小麦や卵を使わず、お米で作られたケーキ台に、生クリームを塗りました。ゆるめのホイップだったので、お母さんと一緒に持ったスプーンでうまく塗れます。スポンジ台がクリームで隠れたら、その上にイチゴとカットした桃を載せました。スポンジの上面が平らではなくて、少し円錐に盛上がっているので、フルーツがずり落ちそうです。お母さんと一緒にフォークで突き刺したフルーツをクリームにめり込ませて、お姉ちゃんにフォークからフルーツを外してもらいました。
最後は、先日デイセンターの職員さんとやったチョコレートのデコレーション。アレルゲン物質を除去したチョコレートを溶かした中に、大きなフォークを浸けて、フォークからしたたるチョコをフルーツにかけました。とても素敵なデコレーションケーキが完成しました。頑張ってデコレーションしたので、出来上がったケーキと一緒に記念写真を撮る時には、パティシエのともちゃんはちょっとお疲れの顔でした。

_記録の抜粋_
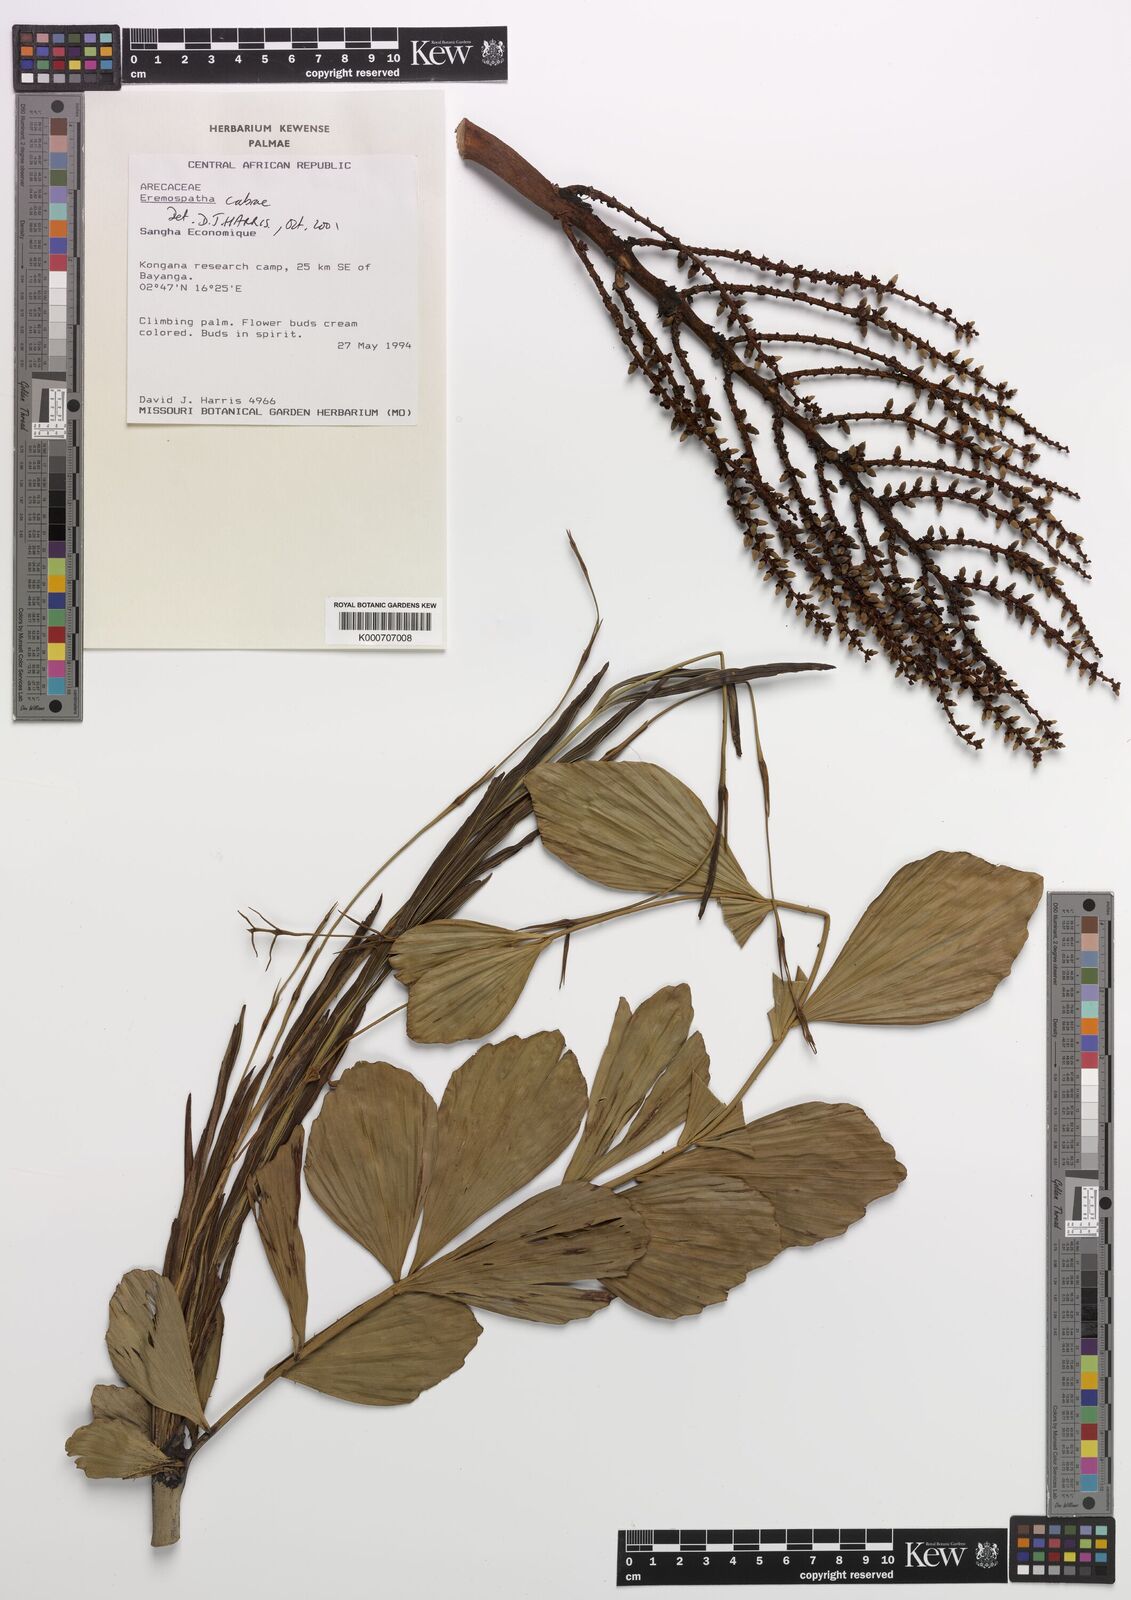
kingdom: Plantae
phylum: Tracheophyta
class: Liliopsida
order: Arecales
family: Arecaceae
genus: Eremospatha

_課題_
上に掲載したケーキのデコレーションに関する文章を、一字一句変えずに全文書き写してください。

_解答欄_
小麦や卵を使わず、お米で作られたケーキ台に、生クリームを塗りました。ゆるめのホイップだったので、お母さんと一緒に持ったスプーンでうまく塗れます。スポンジ台がクリームで隠れたら、その上にイチゴとカットした桃を載せました。スポンジの上面が平らではなくて、少し円錐に盛上がっているので、フルーツがずり落ちそうです。お母さんと一緒にフォークで突き刺したフルーツをクリームにめり込ませて、お姉ちゃんにフォークからフルーツを外してもらいました。
最後は、先日デイセンターの職員さんとやったチョコレートのデコレーション。アレルゲン物質を除去したチョコレートを溶かした中に、大きなフォークを浸けて、フォークからしたたるチョコをフルーツにかけました。とても素敵なデコレーションケーキが完成しました。頑張ってデコレーションしたので、出来上がったケーキと一緒に記念写真を撮る時には、パティシエのともちゃんはちょっとお疲れの顔でした。